Класу Ольденбургу достался участок в Центральном парке, как раз за художественным музеем Метрополитен. Он вырыл «могилу», а затем, вновь закопал её, объявив, что это и есть его произведение искусства.
Выкопал, закопал. Сплошная симметрия: «Я называю прекрасным вне меня всё, что содержит в себе то, от чего пробуждается в моём уме идея отношений, а прекрасным для меня — всё, что побуждает во мне эту идею».
Сиверин сходил, почистил зубы, надел свежее бельё, новую рубашку с галстуком и совсем другой, не серый, а светло-коричневый костюм, и вышел на улицу.

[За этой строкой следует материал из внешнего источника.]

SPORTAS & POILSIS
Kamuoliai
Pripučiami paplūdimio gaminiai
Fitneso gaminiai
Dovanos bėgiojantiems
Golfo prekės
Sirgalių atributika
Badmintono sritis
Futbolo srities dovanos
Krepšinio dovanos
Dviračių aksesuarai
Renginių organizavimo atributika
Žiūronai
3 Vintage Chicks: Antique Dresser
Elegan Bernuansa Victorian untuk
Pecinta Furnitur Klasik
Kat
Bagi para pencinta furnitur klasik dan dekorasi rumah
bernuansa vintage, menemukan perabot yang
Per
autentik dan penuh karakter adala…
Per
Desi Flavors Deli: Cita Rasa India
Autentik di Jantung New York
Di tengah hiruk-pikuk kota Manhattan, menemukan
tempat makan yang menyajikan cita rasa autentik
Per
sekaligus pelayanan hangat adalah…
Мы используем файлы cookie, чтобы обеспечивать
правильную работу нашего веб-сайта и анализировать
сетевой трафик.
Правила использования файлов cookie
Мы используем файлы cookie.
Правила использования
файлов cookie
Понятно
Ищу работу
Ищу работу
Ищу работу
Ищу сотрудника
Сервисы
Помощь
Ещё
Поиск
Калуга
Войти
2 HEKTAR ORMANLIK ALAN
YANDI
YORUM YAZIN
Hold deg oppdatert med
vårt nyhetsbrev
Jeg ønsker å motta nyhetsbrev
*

Так же как вчера днём, а потом вечером и ночью — погода стояла великолепная. Он прогулялся по Советскому проспекту и скоро заметил за собой слежку.

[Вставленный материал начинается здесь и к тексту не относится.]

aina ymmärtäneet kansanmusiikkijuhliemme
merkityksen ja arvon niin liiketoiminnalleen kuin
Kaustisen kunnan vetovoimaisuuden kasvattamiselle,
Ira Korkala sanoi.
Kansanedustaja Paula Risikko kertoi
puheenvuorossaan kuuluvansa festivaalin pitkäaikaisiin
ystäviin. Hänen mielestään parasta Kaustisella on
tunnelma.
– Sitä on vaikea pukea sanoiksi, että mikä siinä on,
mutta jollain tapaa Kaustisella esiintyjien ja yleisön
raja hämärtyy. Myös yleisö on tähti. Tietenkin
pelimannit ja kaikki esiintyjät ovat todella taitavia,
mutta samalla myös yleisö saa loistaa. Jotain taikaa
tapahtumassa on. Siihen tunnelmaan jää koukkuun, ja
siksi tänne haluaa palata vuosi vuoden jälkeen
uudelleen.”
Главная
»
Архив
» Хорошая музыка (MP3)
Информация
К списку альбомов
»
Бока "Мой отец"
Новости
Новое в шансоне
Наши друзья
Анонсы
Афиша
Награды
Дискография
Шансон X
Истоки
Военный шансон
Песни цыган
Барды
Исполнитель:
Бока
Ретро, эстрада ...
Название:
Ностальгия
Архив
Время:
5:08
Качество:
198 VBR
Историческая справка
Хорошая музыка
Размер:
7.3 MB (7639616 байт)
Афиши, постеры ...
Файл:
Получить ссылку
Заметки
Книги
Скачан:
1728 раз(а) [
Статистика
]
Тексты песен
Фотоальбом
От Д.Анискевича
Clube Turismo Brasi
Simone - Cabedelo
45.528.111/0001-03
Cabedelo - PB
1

Осторожное следование за ним.
Незабываемые мгновения откровенности!
Зачем ей красться — было бы естественней, если бы она свободно пошла навстречу, это только он должен скрываться от своей убийцы, впрочем, неудивительно, что теперь их обоих заразила конспирация. Её регулярно приглашают на беседы в прокуратуру, а он… Он сделал изящный манёвр и возле магазина «Лакомка» прошёл мимо неё в притирку, и рыгнул одеколоном ей прямо в лицо. Затем он прошёл перекрёсток, автобусную остановку и зашёл в туалет.
Но она дождалась.
— Здравствуй?
— Здравствуй, Таня.
— Поговорим?
— Я как раз, сегодня, выделил себе полтора часа на прогулку и разговоры.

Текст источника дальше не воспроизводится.